В нашем поселке кроме нескольких так называемых интеллигентов проживали в основном люди простые. Многим из них повезло — не пришлось сидеть в советских тюрьмах. Их, бежавших от немцев, перехватили на границе и сразу отправили сюда, в Казахстан. Первое собрание, созванное мужем, проходило в доме у одного из них, сапожника Камера. Сапожное дело давало семье возможность жить относительно сносно. Камер был приятным человеком, склонным к самостоятельным размышления. В Польше он почитывал Маркса и Розу Люксембург, был коммунистом и в таком же духе воспитал двух своих сыновей. Именно в его доме проходили наши собрания, и Камер стал одним из самых горячих сторонников предстоящей борьбы с советским НКВД.
Наша первая встреча прошла очень бурно. Членов Союза патриотов в поселке было не так уж много, но все они заявляли, что неразумно вступать в борьбу с НКВД, это ни к чему, кроме краха, не приведет. Большинство же присутствующих хорошо понимали моральную значимость этой борьбы. Ват знал, что советская власть считается только с языком силы. Рассудок твердил, что то, отпустят нас потом в Польшу или нет, будет зависеть от наличия советского гражданства. Но в то же время муж всем нутром чувствовал, что нельзя сдаваться.
Наступил день, когда в Или, чтобы заставить нас принять советские паспорта, приехала комиссия НКВД. Их было несколько человек. Все в мундирах, при орденах. Сопровождал «гостей» полковник Омархаджев — импозантный казах, обладавший незаурядной внешностью. Он сам вплотную занялся моим мужем, увидев, кто здесь является основным зачинщиком бунта.
Энкавэдэшники обосновались в одном из наиболее удобных деревянных домиков. Милиционеры, которых специально пригласили помогать важным «гостям», должны были приводить к ним поляков.

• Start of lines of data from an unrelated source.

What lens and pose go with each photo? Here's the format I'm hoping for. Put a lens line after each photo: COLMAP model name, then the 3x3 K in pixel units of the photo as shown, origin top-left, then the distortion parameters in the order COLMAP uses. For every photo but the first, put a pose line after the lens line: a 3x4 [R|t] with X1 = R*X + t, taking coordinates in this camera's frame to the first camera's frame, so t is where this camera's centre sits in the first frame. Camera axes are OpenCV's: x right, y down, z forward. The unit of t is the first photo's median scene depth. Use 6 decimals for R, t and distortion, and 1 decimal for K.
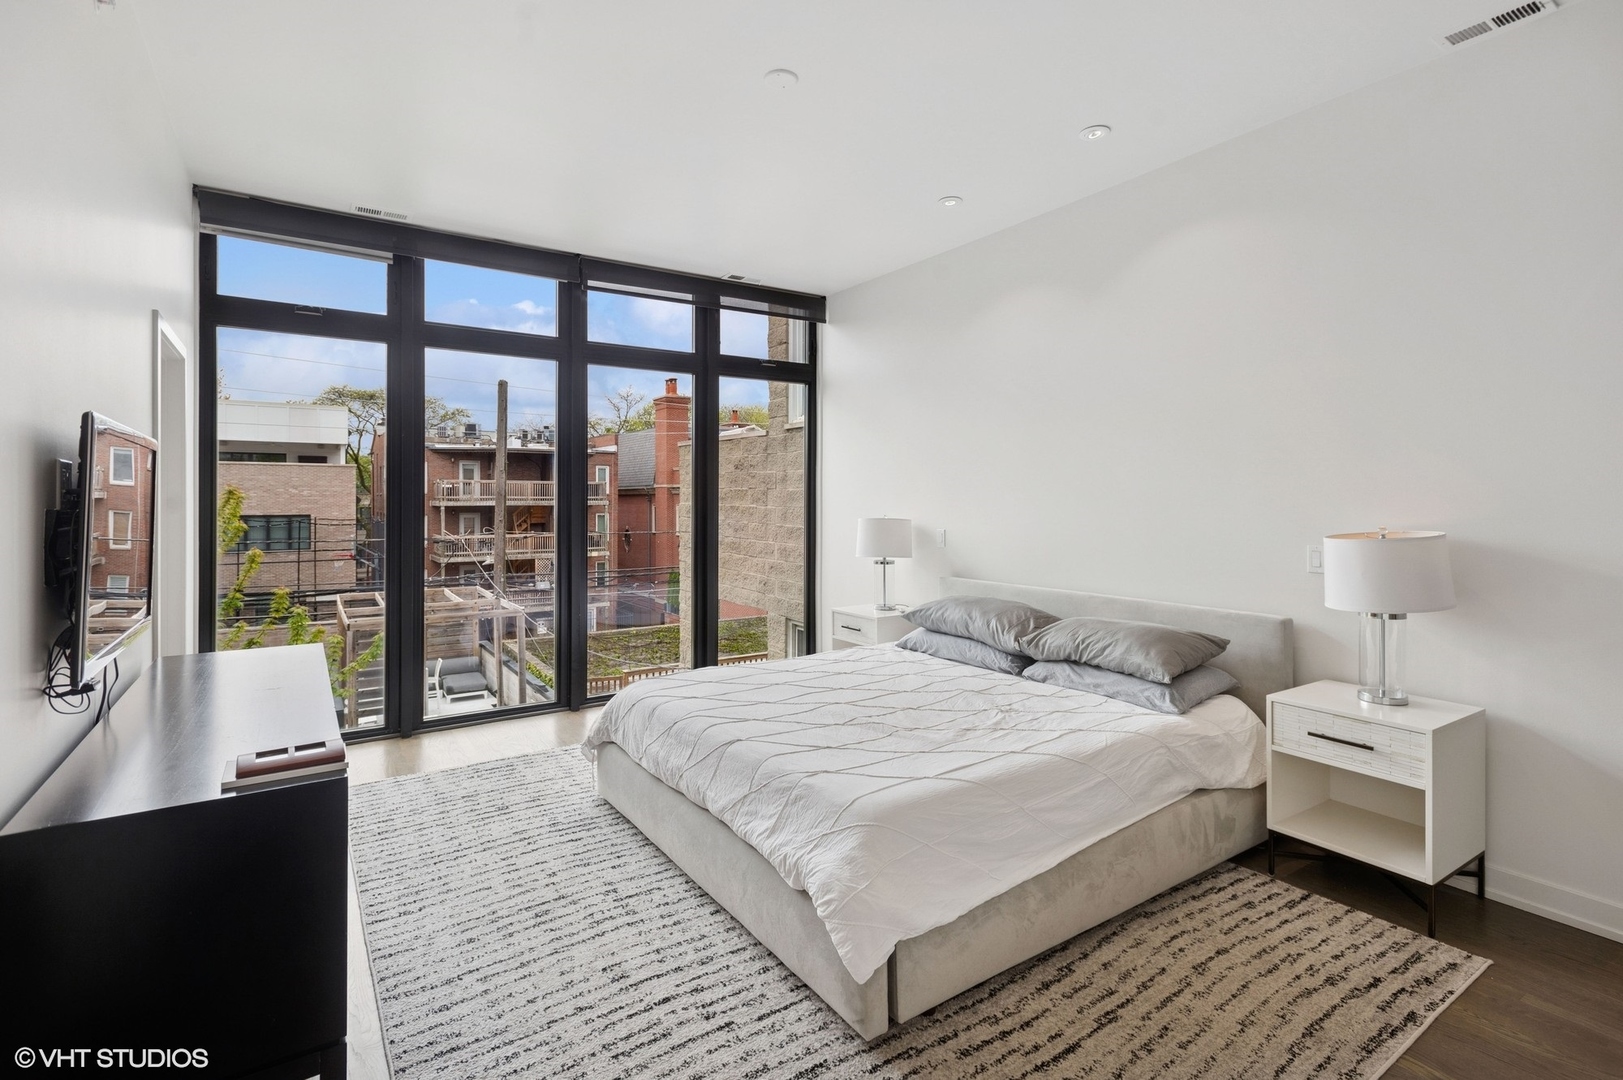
lens RADIAL K [[777.7, 0, 830.8], [0, 777.7, 499.6], [0, 0, 1]] dist [0.025188, -0.006552]
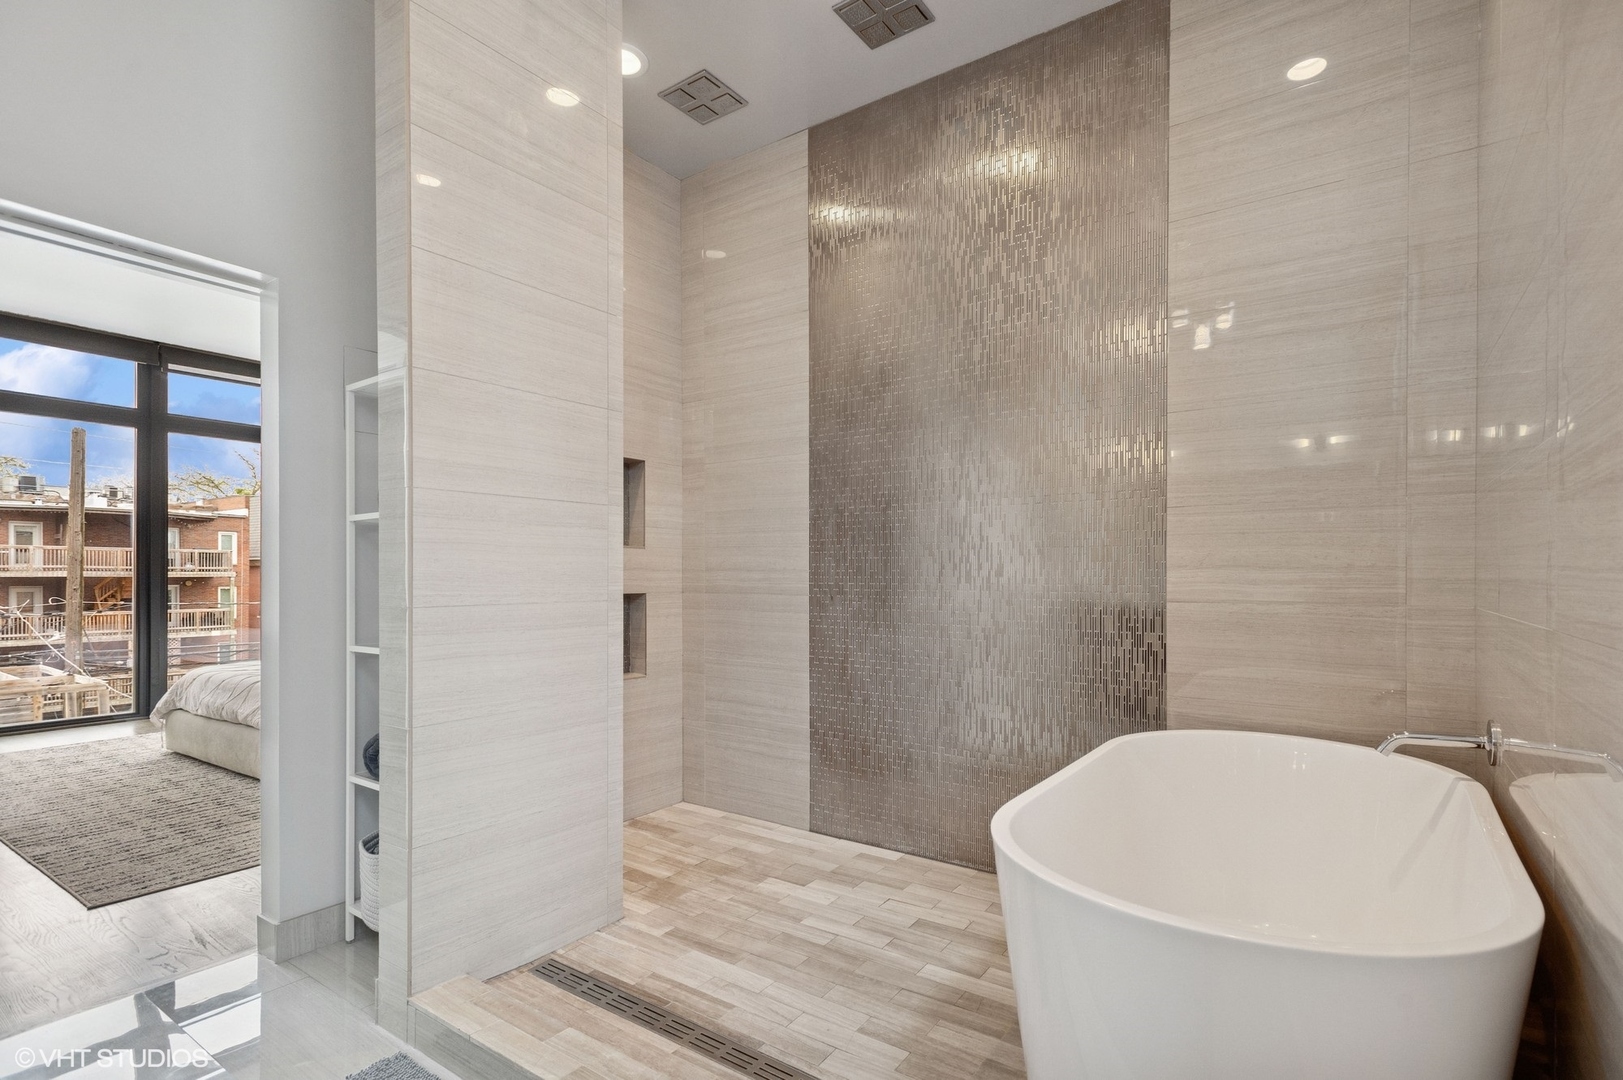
lens RADIAL K [[777.7, 0, 829.6], [0, 777.7, 577.1], [0, 0, 1]] dist [0.025188, -0.006552]
pose [[0.935325, 0.002693, 0.353779, 0.027714], [-0.003365, 0.999994, 0.001285, 0.004206], [-0.353773, -0.002393, 0.935328, -0.065627]]
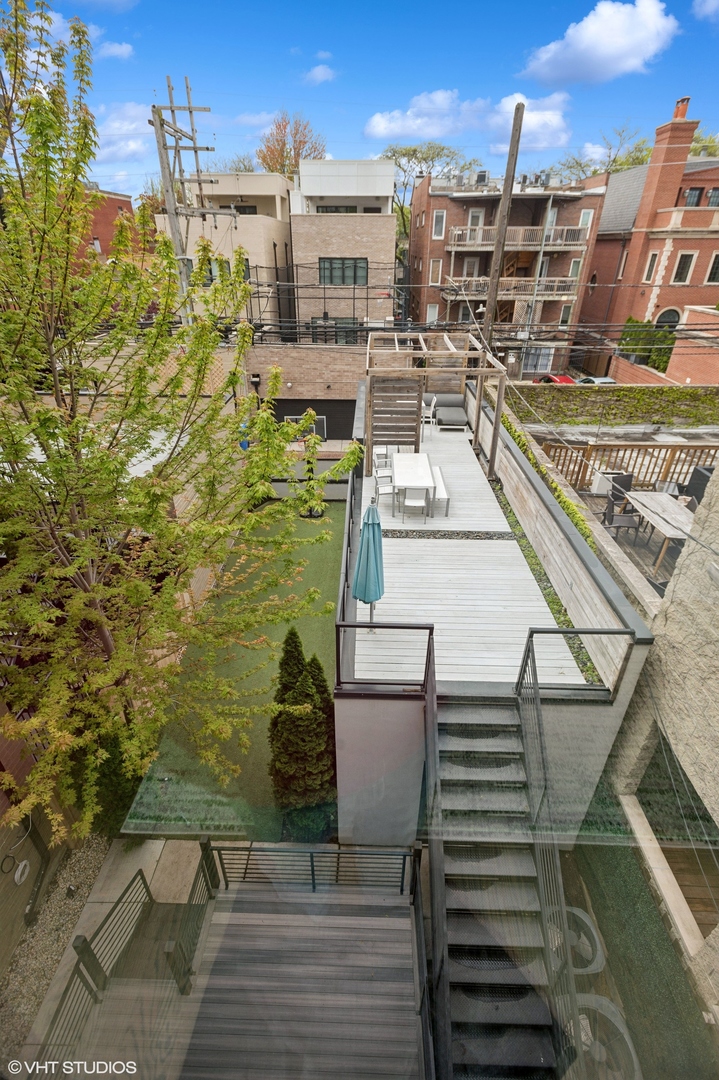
lens RADIAL K [[517.5, 0, 352.2], [0, 517.5, 543.4], [0, 0, 1]] dist [0.025188, -0.006552]
pose [[0.806942, 0.298085, -0.509892, -0.049307], [-0.005730, 0.867211, 0.497908, -0.000593], [0.590603, -0.398861, 0.701497, 0.107214]]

Ват посоветовал, чтобы вызванные на всякий случай сразу брали с собой узелки с необходимыми в заключении вещами. На основании собственного тюремного опыта он предостерег людей от любых разговоров с представителями власти и закона, так как каждое слово они всегда могут использовать против своей жертвы. На вопрос «возьмете ли вы паспорт?» нужно коротко ответить — нет. А когда спросят почему, сказать: «Потому что мы польские граждане». И все.
Неожиданный массовый отпор настолько поразил энкавэдэшников, что их фальшивая вежливость очень быстро сменилась неприкрытой грубостью. Дошло до того, что они избили женщину с ребенком на руках, а когда присутствующий при этом ее муж напомнил о Конституции, то сразу получил палкой по голове со словами: «Вот тебе Конституция».
Пришла очередь моего мужа. Поздним вечером появился милиционер-казах, вооруженный револьвером и с саблей на боку. Александр был уже готов. Оставалось только попрощаться, и никто не знал, на время или навсегда. Грозно помахивая пистолетом, дабы ускорить шаг арестованного, конвоир доставил его в деревянный домик. Встретили там Вата с улыбкой. Полковник Омархаджев дал Александру понять, что знает, с кем имеет дело. Ему было известно не только то, что муж писатель, но и многое другое о его прошлом. Например, что он был редактором «Литературного ежемесячника». «Если не ошибаюсь, вы были коммунистом?» — спросил Омархаджев. «Коммунистом? — с удивлением переспросил Александр. — Возможно. Но так давно, что я этого уже совершенно не помню». Затем последовал ожидаемый с самого начала вопрос: «Ну так вы берете паспорт?» Получив ответ, который можно было предвидеть, все стали кричать, стучать кулаками по столу. Казалось, вот-вот начнут бить. Но нет. Поскольку «беседа» продолжалась слишком долго, ее инициаторы, вероятно, чересчур утомились и, позвав уже упомянутого милиционера, дали ему какие-то инструкции насчет Александра, приказав его увести.